By Octavio Deshays
What is Text-to-Speech and why does it matter in 2025?
In recent weeks, you may have heard about Google Meet’s impressive new translation feature. As you speak, the other person receives audio in their own language. This innovation, along with others, such as the voice-enabled version of ChatGPT, are powered by text-to-speech for voice chat applications, a rapidly evolving field at the heart of modern communication tools.
Text-to-Speech (TTS) technology has evolved significantly, transforming written text into spoken language with remarkable realism. It plays a crucial role in voice chat applications by enabling real-time communication and enhancing user experience in multiple ways. Modern TTS systems support personalized voices and emotional tones, making interactions more engaging and human-like. Additionally, TTS improves accessibility by making digital content available to individuals with visual impairments or reading difficulties. As reliance on voice-based interfaces continues to grow, TTS is becoming an essential component of innovative and user-friendly applications.
In this blog, we’ll take a deep dive into the current TTS landscape, tracing its evolution and examining today’s most advanced models across both open-source and commercial offerings. We’ll compare their capabilities, trade-offs and deployment options, with a particular focus on real-time use cases like voice chat. Also, we will explore one of the most important yet often overlooked aspects: deploying TTS on edge devices, where limited resources can make certain models unviable. By the end, you’ll have a clear understanding of the state-of-the-art in TTS, the strengths and limitations of leading models and practical insights into choosing the right solution for your own voice-based applications, whether you’re building in the cloud, on an edge device or somewhere in between.

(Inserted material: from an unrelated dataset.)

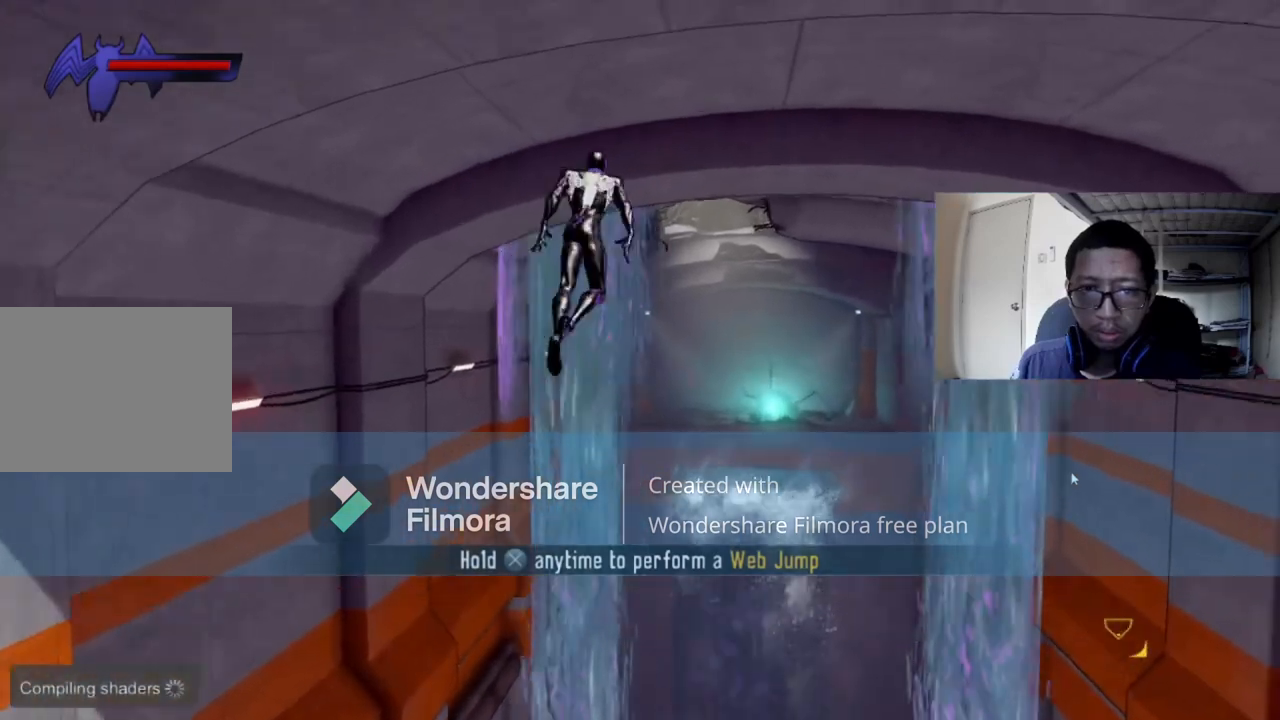
{"buttons": [], "left_stick": "up", "right_stick": "center", "events": [[120, "left_stick", "up"]]}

The evolution of Text-to-Speech systems
Text-to-Speech technology has undergone a remarkable transformation, evolving from basic methods that produced robotic-sounding speech to advanced neural systems capable of generating highly natural and expressive voices. This evolution can be divided into different phases, each characterized by distinct methodologies and technological advancements.
The earliest TTS systems relied on concatenative synthesis, where speech was produced by selecting and concatenating pre-recorded segments (such as phonemes or syllables) stored in a large database. Later, parametric synthesis emerged as a more flexible approach, generating speech based on phonetic parameters like pitch, duration and intonation. These models converted text into phonetic representations and dynamically synthesized speech, although with limitations in naturalness and expressiveness.
The advent of neural networks revolutionized TTS by enabling models to learn directly from large datasets, capturing the subtle nuances of human speech including intonation, rhythm and emotion. One of the first groundbreaking neural TTS models was WaveNet, introduced by DeepMind in 2016 (seems ages ago in AI time). WaveNet generated raw audio sample by sample, producing speech that mimics the human voice far more naturally than its predecessors.
This breakthrough, together with other Deep Learning models like Tacotron2 from Nvidia and the posterior adoption of the Transformer architecture, first introduced in the Transformer TTS model, laid the foundation for today’s state-of-the-art TTS models, which continue to build on these advancements to deliver even more realistic and expressive synthetic speech.
In the following audios, you can listen to the progress of TTS generation:
Concatenative synthesis
Deep learning model Tacotron 2
State-of-the-art model: OpenAI API
State-of-the-art TTS models
The field of Text-to-Speech has reached unprecedented levels of sophistication, with today’s leading models delivering levels of realism and flexibility once thought impossible. Whether you need a model for real-time translation, voice assistants or creative applications, there’s no shortage of options. But with so many choices, it’s easy to feel overwhelmed. To help you find the best fit for your project, it’s important to focus on a few key factors when comparing models.
Key aspects of a TTS model
Open vs closed source
Open-source models offer transparency, customization and self-hosting capabilities, which are important if you work with sensitive personal information. Closed-source APIs offer ease of use and scalability but less flexibility and control over the underlying model. An unexpected change on a model by the provider may impact your application.
How much control do you need?
Some models allow fine-grained control over emotion, intonation and speaking style through parameters or tags, like Chatterbox’s emotion exaggeration parameter or OpenAI’s language style prompts, while others offer more fixed voice outputs.
Real-time performance (Latency)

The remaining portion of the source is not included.